1 March 2001
Office is abuzz with four days before BangLinux begins. Registrations have been pouring in which is good but I forgot to tell the foreign speakers that you need a visa to enter India which is bad. Some—Damien Conway, Rasmus Lerdorf —were quick enough to spot this and sort it out. Yay. Some were not and assumed they didn’t need one. Boo. Visas usually take a week to sort out. We now have two days.
Welcoming me back to Bangalore, John gives me a friendly slap on the shoulder. Sorry - ex-shoulder, now huge heat blister. I scream accordingly. Dilip and crew refrain from doing the same. Hitting my shoulder that is—not screaming.
3 March 2001
Not much else to do now apart from wait. The US passport system flummoxes me. In order to get an Indian visa, one of our speakers has to fly 500 miles out of his way to Indianapolis to pick it up, yet he already lives in a big city. He can’t get it there? Anyway, two US-based guys have sent regrets as a result of no visa, so damn fine planning is going up in smoke. The European guys have already started flying here without their internal flight tickets from Bombay to Bangalore. The phrase ‘pray the message gets there’ echoes loud in my head as we phone Mumbai airport to tell them where to get them.
Meanwhile, the Mumbai team have arrived in Bangalore after the conference equivalent of a washout. MumJava then - denser than a lead balloon and just as buoyant in the Bay of Bengal.

Problems and tasks:
1) In the BangLinux diary, how long do visas usually take to sort out?
2) Continue the BangLinux diary from its last sentence.

Data extract:

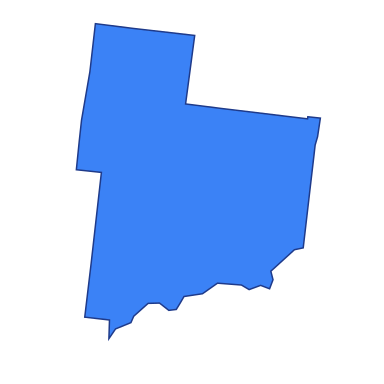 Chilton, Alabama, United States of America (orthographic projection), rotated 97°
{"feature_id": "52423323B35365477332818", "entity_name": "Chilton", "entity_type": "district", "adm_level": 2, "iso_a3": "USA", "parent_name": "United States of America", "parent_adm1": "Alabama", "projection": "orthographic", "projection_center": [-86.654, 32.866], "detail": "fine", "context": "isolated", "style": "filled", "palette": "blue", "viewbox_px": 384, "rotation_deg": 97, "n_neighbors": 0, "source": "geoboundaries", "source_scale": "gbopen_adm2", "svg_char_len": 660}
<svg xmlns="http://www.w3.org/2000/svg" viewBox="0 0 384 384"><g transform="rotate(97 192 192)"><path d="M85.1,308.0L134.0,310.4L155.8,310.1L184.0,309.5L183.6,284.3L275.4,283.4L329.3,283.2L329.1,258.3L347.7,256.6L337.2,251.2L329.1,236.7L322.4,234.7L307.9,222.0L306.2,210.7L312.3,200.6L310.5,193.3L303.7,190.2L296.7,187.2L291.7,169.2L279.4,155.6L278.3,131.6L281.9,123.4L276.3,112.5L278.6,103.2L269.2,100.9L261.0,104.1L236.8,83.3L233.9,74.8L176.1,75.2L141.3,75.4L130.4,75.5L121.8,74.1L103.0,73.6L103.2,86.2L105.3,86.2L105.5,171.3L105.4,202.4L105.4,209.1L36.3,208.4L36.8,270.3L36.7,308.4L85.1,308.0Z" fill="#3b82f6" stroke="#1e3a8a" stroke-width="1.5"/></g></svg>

Responses per task:
1) A week.

2)
4 March 2001
Arrival day
One day to go and main duty is now to welcome those speakers flying into town and get them into their hotel with a minimum of fuss before we say hello properly this evening. And so, starting at 6am, I have six roundtrips to make. Almost have heart attack when one speaker decides to get a later flight and doesn’t tell me. Smile as frightened Europeans leave airport to be mobbed by the swathe of cabbies hawking their overpriced services. That was me five months ago. Only two panics of the day occur when it becomes apparent the KDE and Gnome guys are occupying the same flight—possible carnage there—and that one of the ferryings is being made in the slowest motor vehicle known to humanity. Not a real problem, but I could walk faster. Have one cabby on commission by end of day.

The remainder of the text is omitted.